ZAGREB, September 14, 2018 – The late Antun and Katarina Šragalj of Vrbovsko, who saved Jewish girl Lea Gostl in World War II, were named on Friday as Righteous Among the Nations, the highest honorific bestowed by the State of Israel on non-Jews who during WWII saved Jews, risking their own lives.
On behalf of Yad Vashem, Israel’s official memorial to the victims of the Holocaust, Israeli Ambassador Zina Kalay Kleitman gave the Righteous Among the Nations medal to Anton and Katarina Šragalj’s descendants.
So far, 117 people in Croatia have been named Righteous Among the Nations.
The late Šragaljs hid 7-year-old Lea Gostl on more than 20 occasions in the period from September 1943 to the end of the war in May 1945. By doing so they demonstrated extreme courage and sacrifice because people hiding Jews faced the threat of death for themselves and their entire family, it was said.
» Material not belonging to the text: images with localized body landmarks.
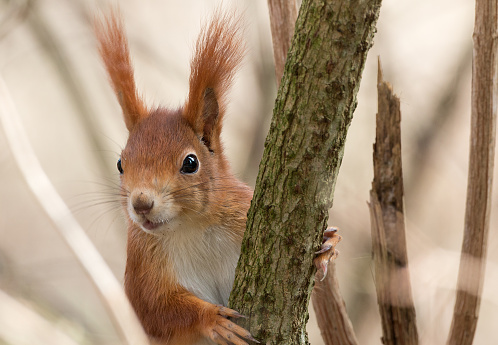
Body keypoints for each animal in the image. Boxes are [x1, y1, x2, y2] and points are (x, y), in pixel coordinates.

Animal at [95, 6, 340, 344]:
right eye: (121, 163)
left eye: (190, 163)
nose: (141, 204)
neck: (191, 226)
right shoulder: (142, 267)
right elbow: (155, 311)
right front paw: (212, 319)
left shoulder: (244, 208)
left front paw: (327, 247)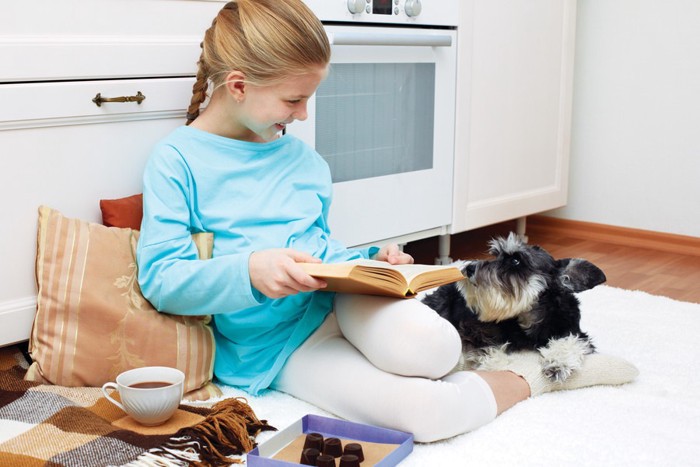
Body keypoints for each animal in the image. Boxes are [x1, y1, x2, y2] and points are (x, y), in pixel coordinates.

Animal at [422, 234, 608, 384]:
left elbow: (571, 341)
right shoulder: (471, 329)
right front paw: (494, 365)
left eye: (516, 260)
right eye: (496, 255)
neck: (529, 317)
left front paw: (558, 364)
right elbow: (487, 347)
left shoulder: (575, 332)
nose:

The mother and two daughters of the Gostl family from Vrbovsko had until then already passed through the concentration camp on the island of Rab from where they were liberated after the capitulation of Italy, while the father joined the Partisans already at the start of the war.
Lea Gostl, later Lea Ukrainčik, survived WWII together with her immediate family thanks to Anton and Katarina Šragalj while many members of her extended family died in Ustasha and Nazi camps.
Lea Ukrainčik, who was later known as the director of Zagreb’s Art Pavilion, died in 2000, and the friendship between the two families that started in the difficult war years has continued to this day.